- **Teks Bacaan**:
Jakarta (ANTARA News) - Dewan Pers menggelar diskusi mengenai pengaturan pidana/perdata terkait pencemaran nama baik dan kebebasan pers sebagai akibat pemberitaan media massa yang juga meminta pandangan dari pihak Belanda yang diwakili oleh Ketua dan Wakil Ketua Mahkamah Agung (MA) Belanda.
"Tujuan kami hari ini adalah untuk mendiskusikan isu kebebasan pers dan pencemaran nama baik beserta bagaimana pandangannya dari perspektif Belanda," kata Ketua Komisi Pengaduan Masyarakat dan Penegakan Etika Dewan Pers, Agus Sudibyo, di Gedung Dewan Pers, Jakarta, Selasa.
Diskusi itu juga membahas kasus terhadap gugatan Raymond Teddy terhadap tujuh media di Indonesia yang menurut pandangan Ketua Mahkamah Agung (MA) Belanda, G.J.M Corstens, belum pernah ada di negaranya, karena di kawasan Uni Eropa (UE) kebebasan berekspresi, termasuk kebebasan pers telah menyentuh ranah yang jelas.
"Memang sering kali jurnalis itu apabila ada seseorang yang dirusak namanya, yang di kedepankan adalah kebebasan berpendapat, dan tidak ada kasus yurisprudensi penuntutan terhadap jurnalis, tapi ada satu kasus tentang Jurnalis yang juga agen di mana ia membocorkan rahasia negara sehingga diminta untuk mengatakan siapa nara sumbernya oleh pengadilan Hak Asasi Manusia (HAM) Uni Eropa," ujarnya.
Adanya pengadilan HAM Uni Eropa, ia mencontohkan, di Belanda jika menghina Ratu Belanda secara pribadi dan bukan sebagai pejabat negara masih merupakan pelanggaran hukum di negaranya, dan kasusnya pencemaran nama baik seperti itu biasanya Pengadilan HAM yang akan menyelesaikannya. Namun, ia menimpali, jika ada gugatan perdata terhadap jurnalis, maka akan diselesaikan melalui dewan pers Belanda.
Berbicara mengenai perbedaan kualitas media di Belanda dengan Indonesia, pihaknya memiliki penafsiran yang luas terhadap kebebasan pers yang ada di Belanda bahwa tidak ada perbedaan hak antara satu jenis media dan lainnya, seperti media cetak, media siaran dan media online.

- **Cuplikan Data**:
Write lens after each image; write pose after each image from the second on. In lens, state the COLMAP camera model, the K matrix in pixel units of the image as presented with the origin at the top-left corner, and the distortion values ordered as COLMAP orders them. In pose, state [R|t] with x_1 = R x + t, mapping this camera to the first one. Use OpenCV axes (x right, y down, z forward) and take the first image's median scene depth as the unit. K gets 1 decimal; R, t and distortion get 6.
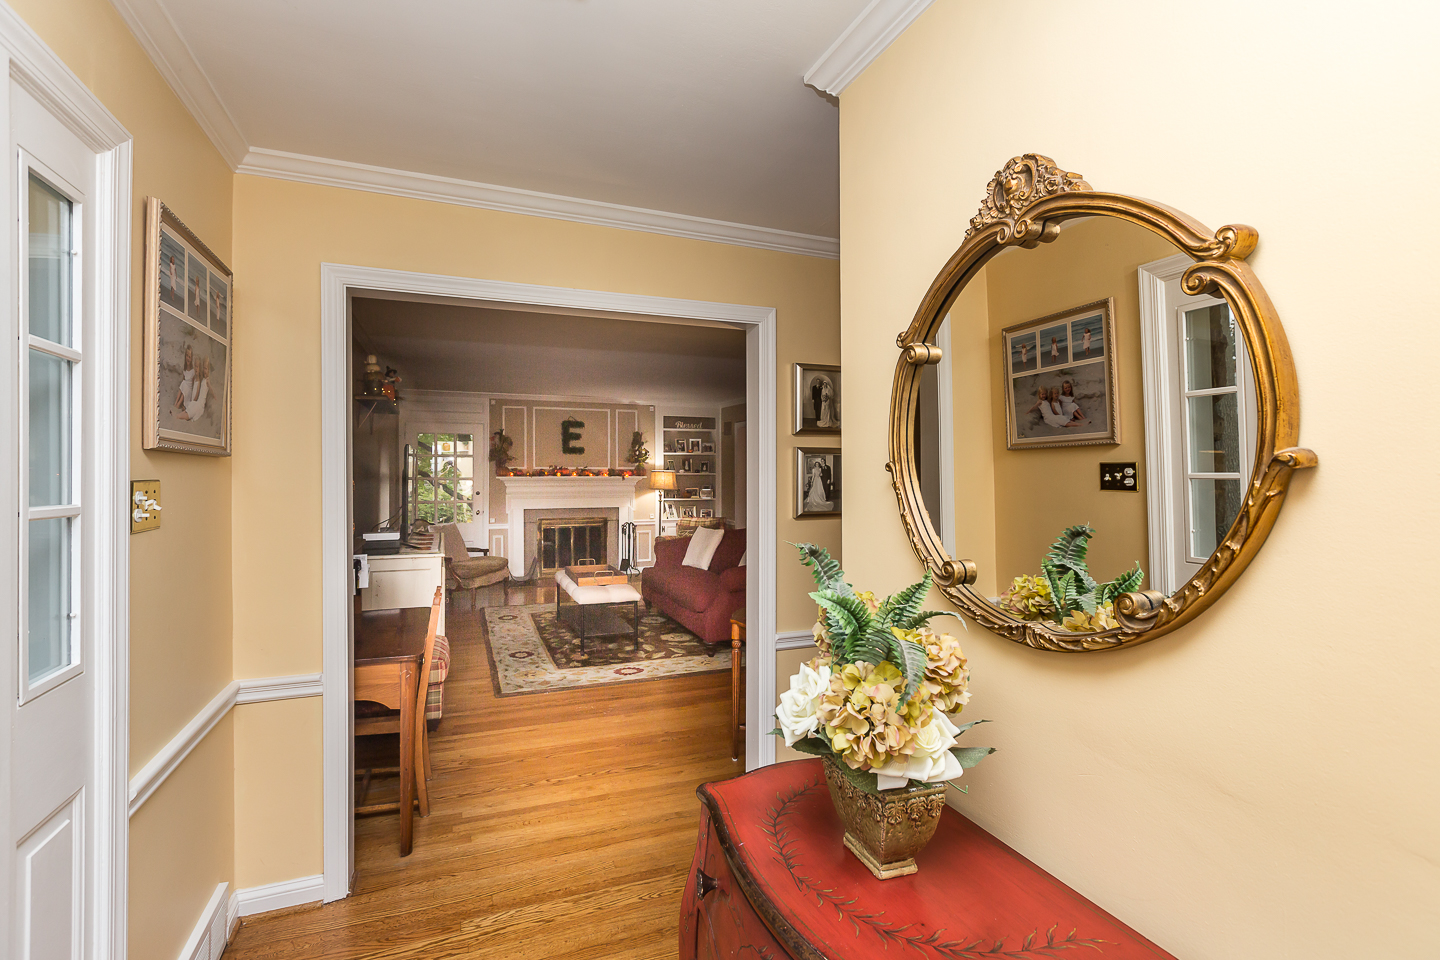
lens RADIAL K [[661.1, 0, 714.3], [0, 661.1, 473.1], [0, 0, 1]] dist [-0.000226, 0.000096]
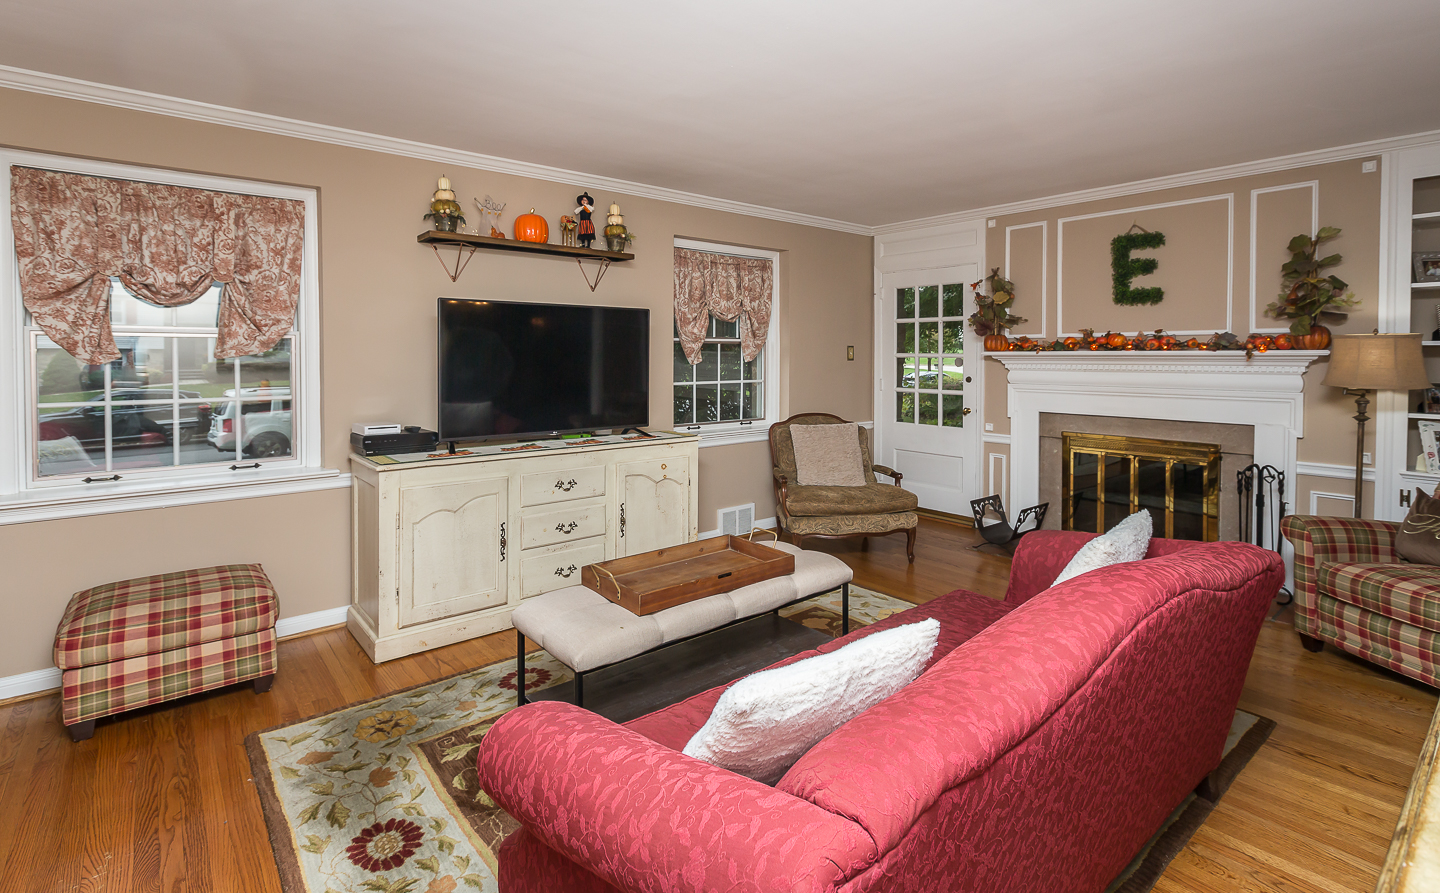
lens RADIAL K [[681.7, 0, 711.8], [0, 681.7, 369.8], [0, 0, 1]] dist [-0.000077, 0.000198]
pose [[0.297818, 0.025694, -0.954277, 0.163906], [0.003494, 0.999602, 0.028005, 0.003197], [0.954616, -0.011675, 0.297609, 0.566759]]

...

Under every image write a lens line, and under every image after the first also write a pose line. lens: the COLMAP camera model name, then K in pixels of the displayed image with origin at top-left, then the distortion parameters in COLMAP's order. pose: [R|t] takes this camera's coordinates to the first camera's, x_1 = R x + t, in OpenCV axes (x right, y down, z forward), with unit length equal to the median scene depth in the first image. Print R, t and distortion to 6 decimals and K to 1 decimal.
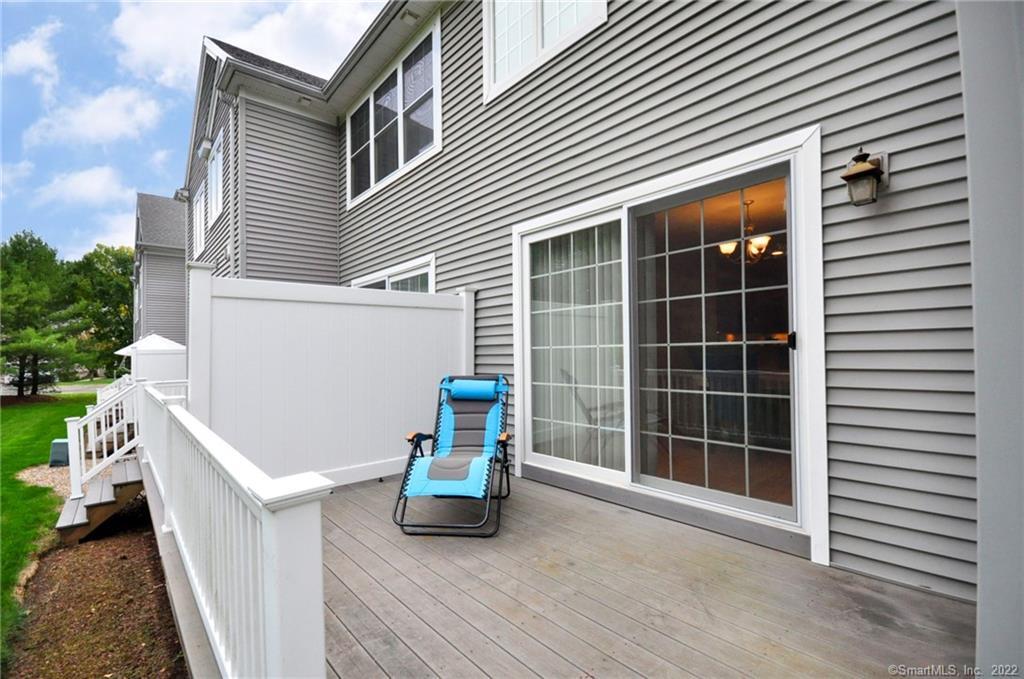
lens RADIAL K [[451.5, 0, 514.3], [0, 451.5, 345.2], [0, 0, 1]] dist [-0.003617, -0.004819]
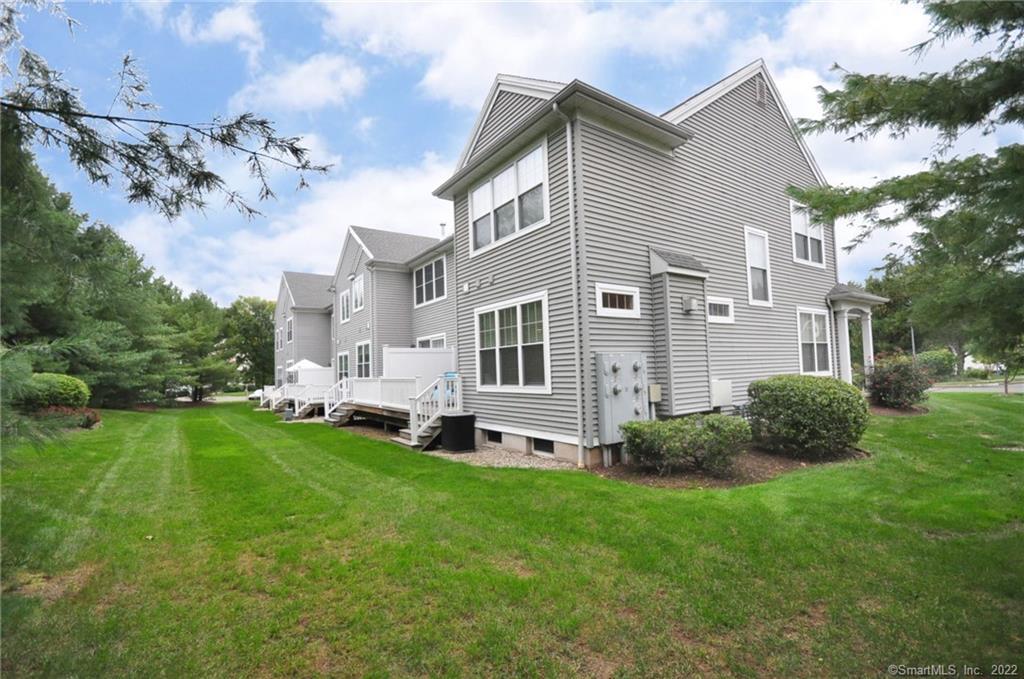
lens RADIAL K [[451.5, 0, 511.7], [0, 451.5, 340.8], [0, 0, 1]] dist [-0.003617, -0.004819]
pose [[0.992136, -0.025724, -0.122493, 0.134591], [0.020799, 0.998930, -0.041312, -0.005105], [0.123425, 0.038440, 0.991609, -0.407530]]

- **Tugas**:
**a.** Ganti nama "Raymond Teddy" dengan "penggugat" dalam bagian teks tentang kebebasan pers yang diawali kata-kata yang memuat "Jakarta (ANTARA News)" dan diakhiri "ranah yang jelas.", lalu tuliskan bagian itu.
**b.** Tuliskan ulang tanpa perubahan bagian catatan yang dimulai dari baris yang memuat "Under every image write" sampai baris yang memuat "0.038440, 0.991609, -0.407530]]", kedua baris itu ikut disertakan, tetapi tanpa gambarnya.
Teks bacaan dan catatan di atas diambil dari sumber yang berbeda.

- **Kunci Jawaban**:
**a.**
Jakarta (ANTARA News) - Dewan Pers menggelar diskusi mengenai pengaturan pidana/perdata terkait pencemaran nama baik dan kebebasan pers sebagai akibat pemberitaan media massa yang juga meminta pandangan dari pihak Belanda yang diwakili oleh Ketua dan Wakil Ketua Mahkamah Agung (MA) Belanda.
"Tujuan kami hari ini adalah untuk mendiskusikan isu kebebasan pers dan pencemaran nama baik beserta bagaimana pandangannya dari perspektif Belanda," kata Ketua Komisi Pengaduan Masyarakat dan Penegakan Etika Dewan Pers, Agus Sudibyo, di Gedung Dewan Pers, Jakarta, Selasa.
Diskusi itu juga membahas kasus terhadap gugatan penggugat terhadap tujuh media di Indonesia yang menurut pandangan Ketua Mahkamah Agung (MA) Belanda, G.J.M Corstens, belum pernah ada di negaranya, karena di kawasan Uni Eropa (UE) kebebasan berekspresi, termasuk kebebasan pers telah menyentuh ranah yang jelas.

**b.**
Under every image write a lens line, and under every image after the first also write a pose line. lens: the COLMAP camera model name, then K in pixels of the displayed image with origin at top-left, then the distortion parameters in COLMAP's order. pose: [R|t] takes this camera's coordinates to the first camera's, x_1 = R x + t, in OpenCV axes (x right, y down, z forward), with unit length equal to the median scene depth in the first image. Print R, t and distortion to 6 decimals and K to 1 decimal.
lens RADIAL K [[451.5, 0, 514.3], [0, 451.5, 345.2], [0, 0, 1]] dist [-0.003617, -0.004819]
lens RADIAL K [[451.5, 0, 511.7], [0, 451.5, 340.8], [0, 0, 1]] dist [-0.003617, -0.004819]
pose [[0.992136, -0.025724, -0.122493, 0.134591], [0.020799, 0.998930, -0.041312, -0.005105], [0.123425, 0.038440, 0.991609, -0.407530]]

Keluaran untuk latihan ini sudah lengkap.